Your assignment
Word for word, repeat the entries, minus the pictures.

Data supplied
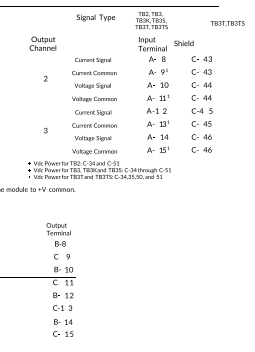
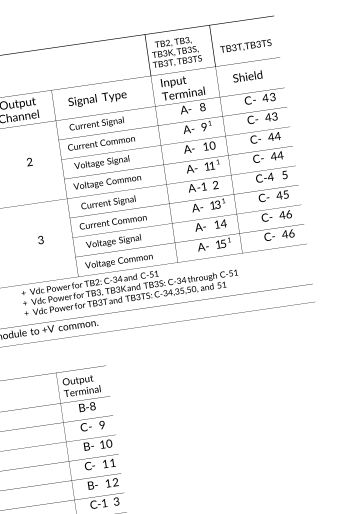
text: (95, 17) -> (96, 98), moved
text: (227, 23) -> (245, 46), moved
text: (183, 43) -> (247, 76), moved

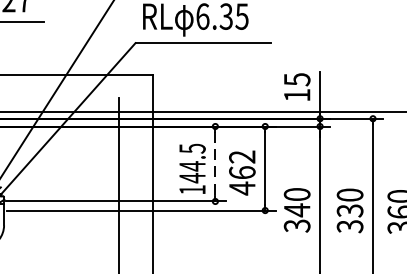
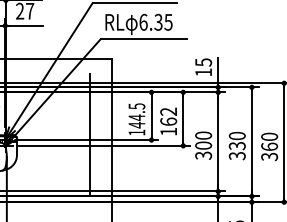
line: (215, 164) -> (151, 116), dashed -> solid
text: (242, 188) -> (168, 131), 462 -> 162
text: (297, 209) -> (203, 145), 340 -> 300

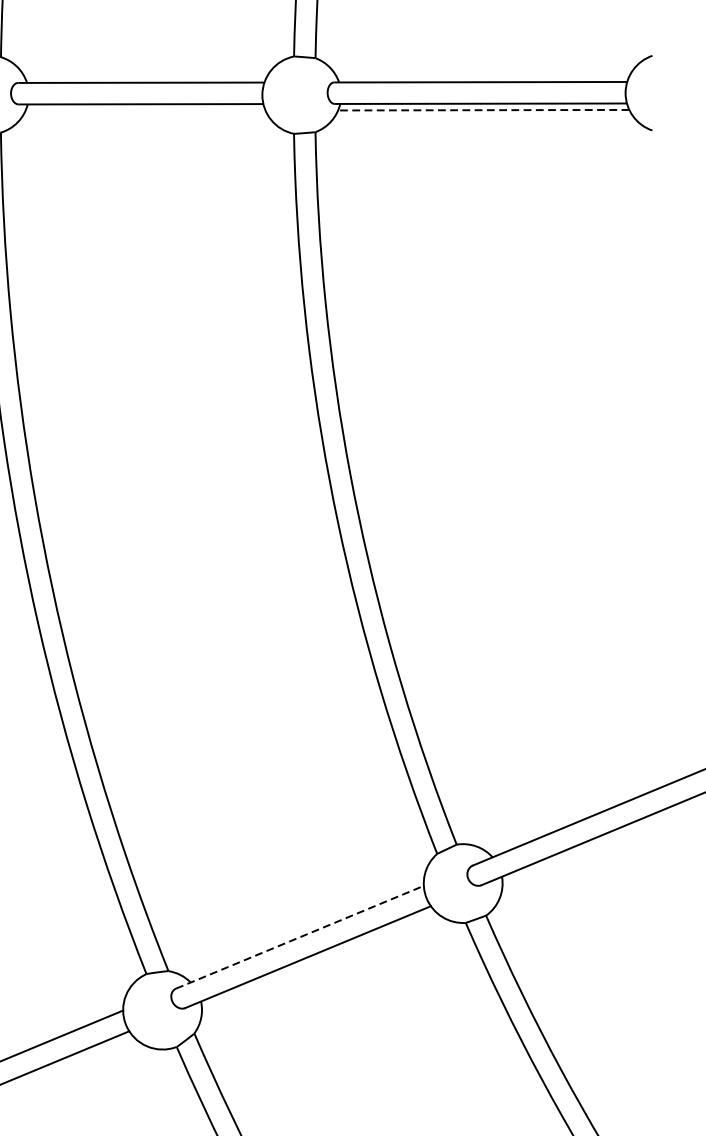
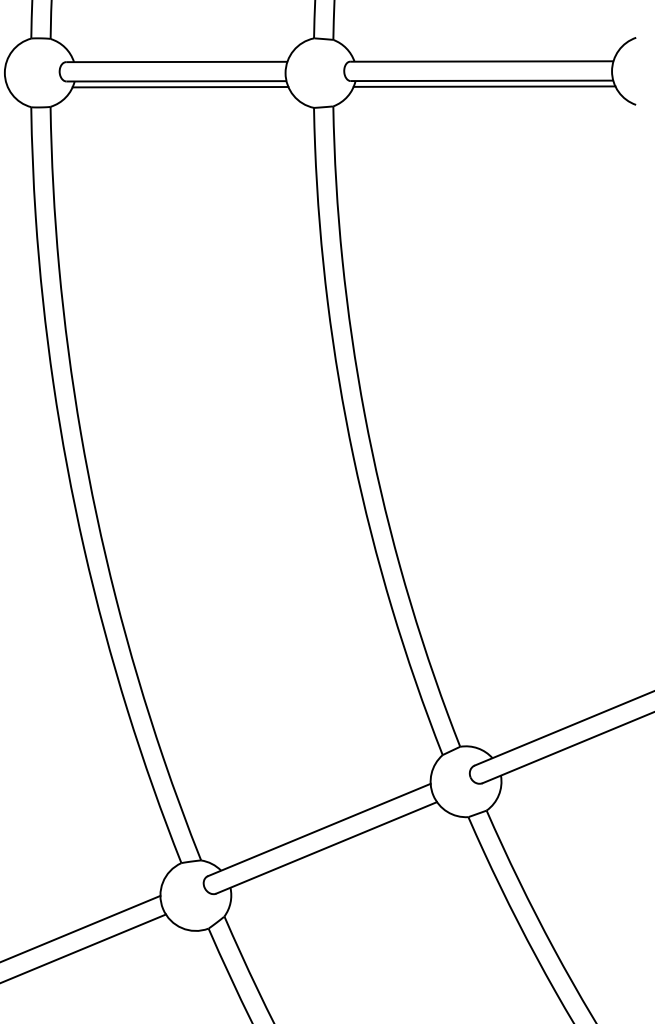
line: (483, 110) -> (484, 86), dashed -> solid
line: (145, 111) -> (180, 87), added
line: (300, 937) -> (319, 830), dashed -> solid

Expected answer
text: (95, 17) -> (96, 98), moved
text: (227, 23) -> (245, 46), moved
text: (183, 43) -> (247, 76), moved

line: (215, 164) -> (151, 116), dashed -> solid
text: (242, 188) -> (168, 131), 462 -> 162
text: (297, 209) -> (203, 145), 340 -> 300

line: (483, 110) -> (484, 86), dashed -> solid
line: (145, 111) -> (180, 87), added
line: (300, 937) -> (319, 830), dashed -> solid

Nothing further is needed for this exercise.